This post is based on our all-hands meeting with special guest Jillian Gartner. If you’d like to listen to the full episode, you can check it out below.
She joined us at our all-hands staff meeting for an overview of her ABM program at Thomson Reuters Legal, where she’s the Director of Account-Based Marketing.
She gave us fresh insight into her team’s three-tiered ABM approach.
Here’s what we’re unpacking today:
- Her team’s insane 95% win-rate
- A focused three-tiered ABM approach
- How Jillian ensures marketing & sales are always working in tandem
- Different tactics and strategies you can use for each tier
Can You Explain Your 3-Tiered ABM Approach?
Jillian: A couple quick details on how our program’s structured: We expanded our program, so we service 500 accounts, and they’re all at various tiers.
Tier three is our most simple tier where we have “always on digital marketing,” which should be employed everywhere. We’re marketing to decision-makers at large law firms. I don’t know if anyone here has marketed to lawyers before, but it’s really hard. They’re a challenging group to engage. So we created an additional layer of so we can get people to take action. We deploy high-level marketing campaigns that are bucketed by product group. My team is mainly focused on selling 3 different types of products and we group the customers by the products we’re marketing, and where they are at in a renewal process, or a large acquisition opportunity, and we bucket those accordingly and then deploy programmatic ads to Terminus to help us get there. We also have a number of different in-market events. These are sometimes product-focused groups, sometimes more informational sessions and sometimes we don’t even talk about our products at all. Sometimes they’re just informational events about the industry as a whole and where it’s going.
Tier Two Firms:
These are really where we find our quick wins. These are firms where we also employ always-on digital marketing, but layered on top of that are custom marketing approaches that are helpful, specifically to help when deals get stuck in the pipeline. Sometimes people don’t want to call us back — it’s just the nature of the beast. So we have different trial incentives, or door-opener kits that we send on behalf of the sales team. That could include something as cool as a YETI tumbler or as simple as a bag of popcorn, which people seem to love (it’s one of our top performers as of last week). We’ve also done Google Homes, Amazon Echos, Mini iPads, you name it. We also help with in-market events, so similar to what we do with Tier Three along with thought leadership opportunities. And then we also have high-profile events.
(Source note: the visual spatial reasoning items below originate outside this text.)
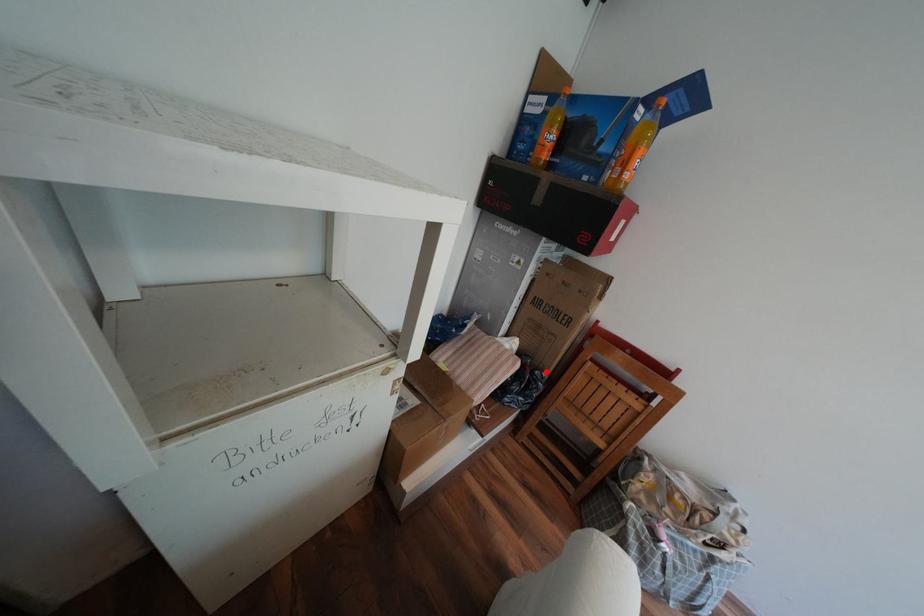
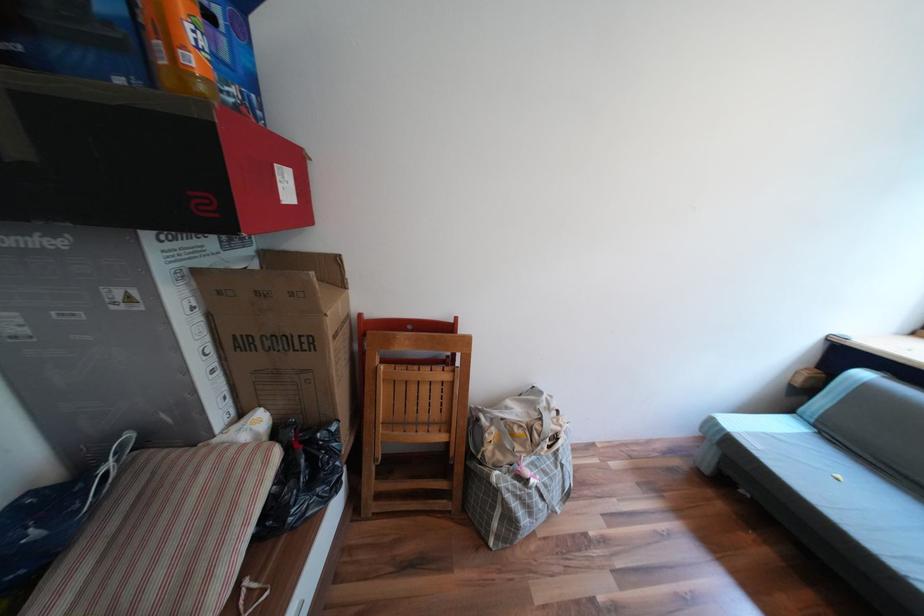
Question: I am providing you with two images of the same scene from different viewpoints. Given a red point in image1, look at the same physical point in image2. Is it:

Choices:
 (A) Closer to the viewpoint
 (B) Farther from the viewpoint

Answer: (A)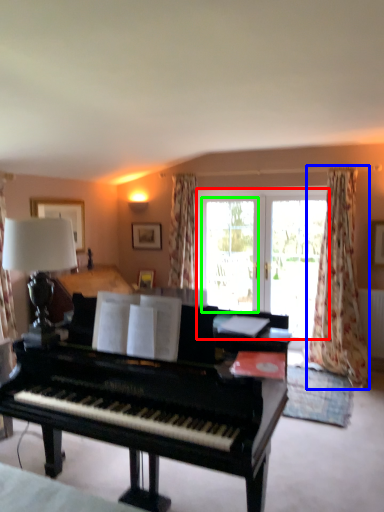
Question: Based on their relative distances, which object is nearer to bay window (highlighted by a red box)? Choose from curtain (highlighted by a blue box) and screen door (highlighted by a green box).

Choices:
 (A) curtain
 (B) screen door

Answer: (B)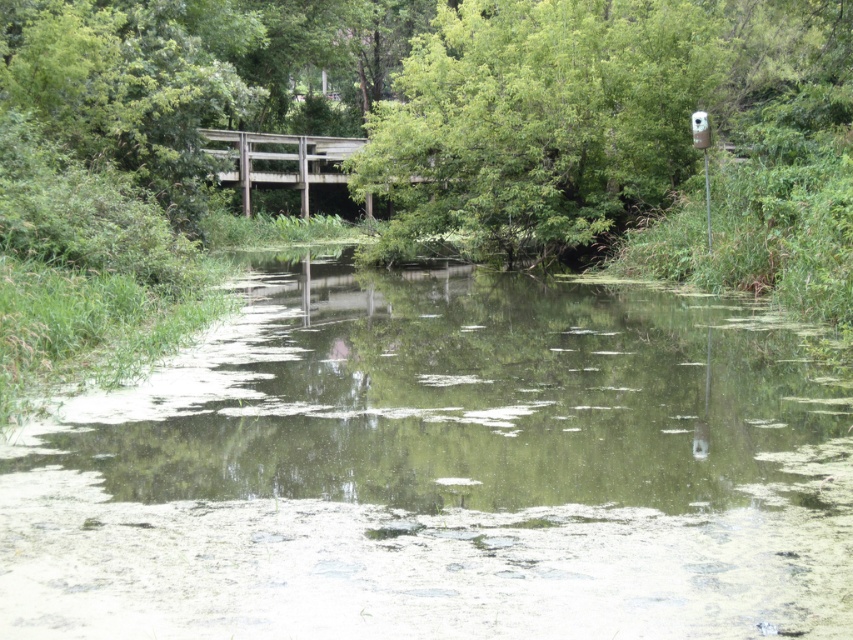
Does green algae-covered water at center appear under weathered wood bridge at center?

Correct, green algae-covered water at center is located below weathered wood bridge at center.

Who is more distant from viewer, (90, 451) or (288, 176)?

The point (288, 176) is more distant.

The height and width of the screenshot is (640, 853). Describe the element at coordinates (442, 470) in the screenshot. I see `green algae-covered water at center` at that location.

Identify the location of green algae-covered water at center. (442, 470).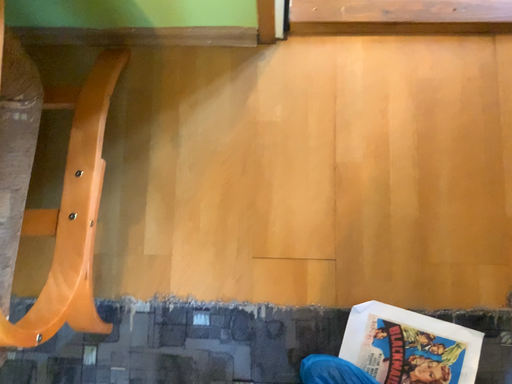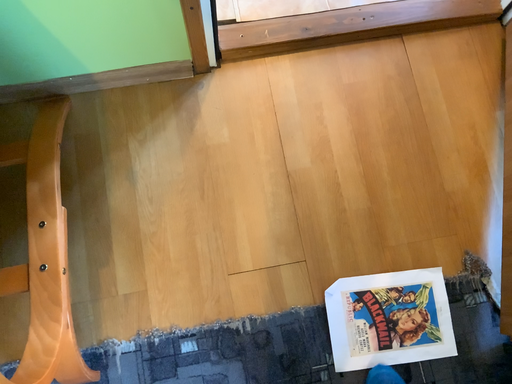
Question: How did the camera likely rotate when shooting the video?

Choices:
 (A) rotated left
 (B) rotated right

Answer: (B)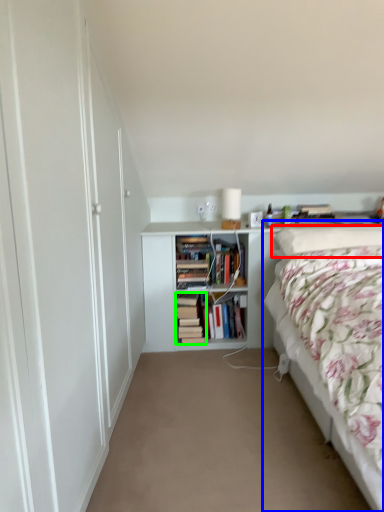
Question: Based on their relative distances, which object is farther from pillow (highlighted by a red box)? Choose from bed (highlighted by a blue box) and book (highlighted by a green box).

Choices:
 (A) bed
 (B) book

Answer: (B)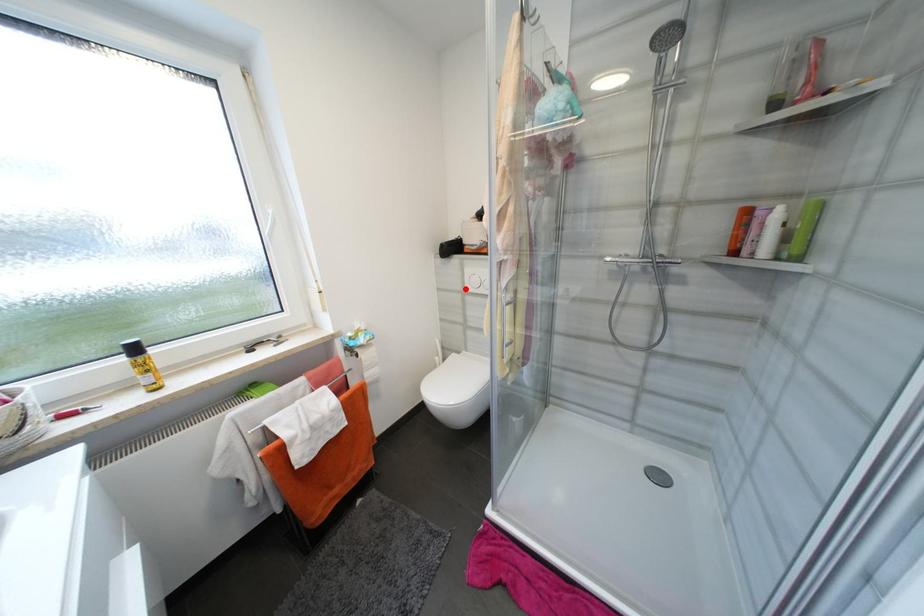
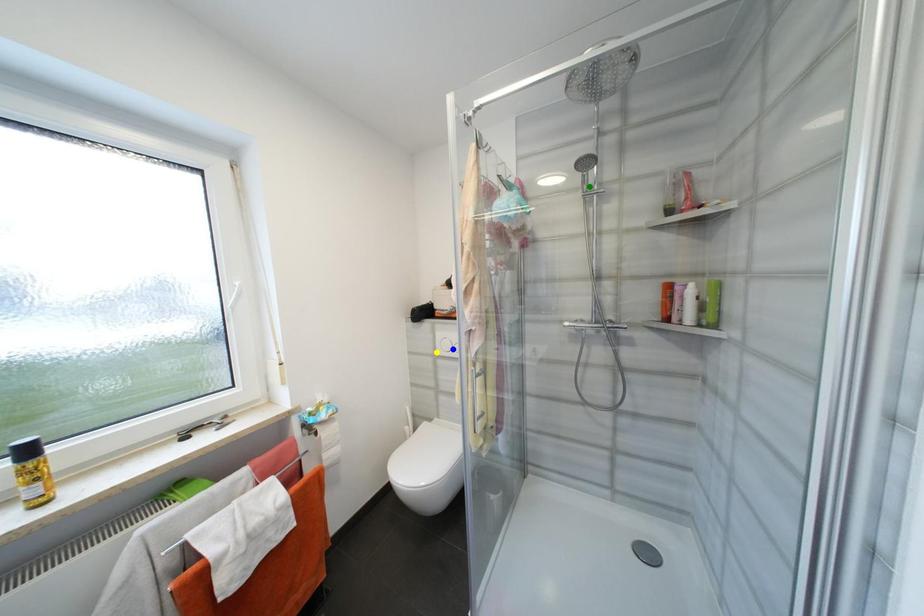
Question: I am providing you with two images of the same scene from different viewpoints. A red point is marked on the first image. You are given multiple points on the second image. Which mark in image 2 goes with the point in image 1?

Choices:
 (A) green point
 (B) blue point
 (C) yellow point

Answer: (C)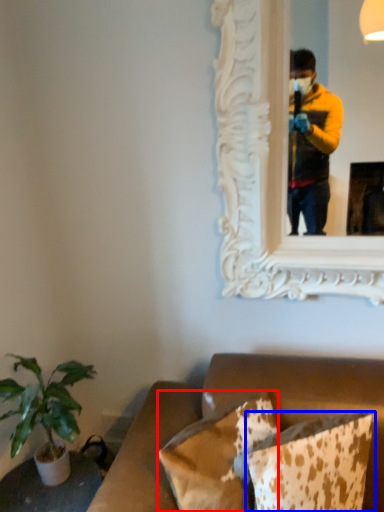
Question: Which object is closer to the camera taking this photo, pillow (highlighted by a red box) or pillow (highlighted by a blue box)?

Choices:
 (A) pillow
 (B) pillow

Answer: (B)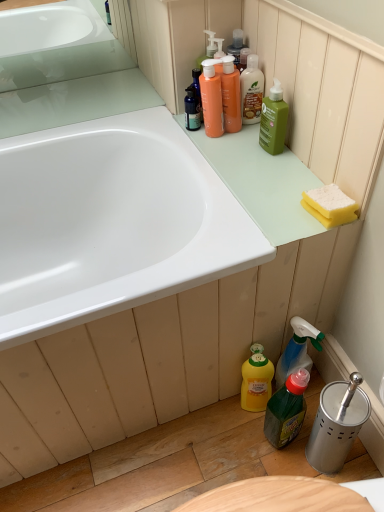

We book suites at the US Open, we have a table because Thomson Reuters is part of a news network, Reuters News, and we have access to the White House Correspondents’ Dinner. (High-profile attorneys and C-levels at some of the world’s largest law firms think it’s pretty cool to be invited to that, so we definitely leverage that as best we can.)
Finally, our Tier One. These firms are our highest-risk renewals or largest acquisition targets. So, we’re very renewal-focused in our ABM program, and it’s because of how we know our market. We know our total addressable market and we know where we stand, and so we know the firms that do business with us and why. But then we also know the whole host of companies that don’t work with Thomson Reuters and the reasoning behind that, too. Which is super important to know. So we take all that into account and work directly with the sales channel to build custom one-to-one marketing programs for the firms. So we have a whole host of different tactics that we use to get folks interested, and we work with the sales team not only to get buy-in, so the sales team understands the journey. So we’re mapping every activity we do to the sales process, and we’re having a positive impact on sales at the end of the day. We’re mainly measured on win-rate, so of all the deals closed, how many won and how many lost.
Last year we were, I’m super excited to share, massively successful at 95 percent win-rate.
Some People Were Slightly Skeptical of Your 95% Win-Rate. Can You Unpack That?
Jillian: Yeah, absolutely. After you posted that podcast (episode 259), there were a lot of skeptics out there. “Really? What are you really doing? How are you really measuring win-rate?”
First, about 80 percent of our work in ABM is specifically focused on renewals. Thomson Reuters is lucky to have a high win-rate when it comes to renewals. Another factor is, we had the biggest product launch in eight years last year for Thomson Reuters Legal, and that drove a lot of adoption right away, and a lot of interest. So, we basically set our goals around marketing two of our largest products for Thomson Reuters Legal, and we knew that 80 percent of the firms had big renewals coming up. We also needed to add incremental revenue to those. And, if we didn’t have incremental value associated with any opportunity, we didn’t count that as a win. Of all the opportunities for those two product lines, we were fortunate that 95 percent of those closed one and had some incremental revenue with them. So, it was a combination of the new product we had, and then also our strong success with renewals in general, and then third: Our ABM team is connected at the hip with our sales channel. Not a day goes by where I don’t get an email, a text, a phone call from someone in the sales channel who’s working on something towards ABM.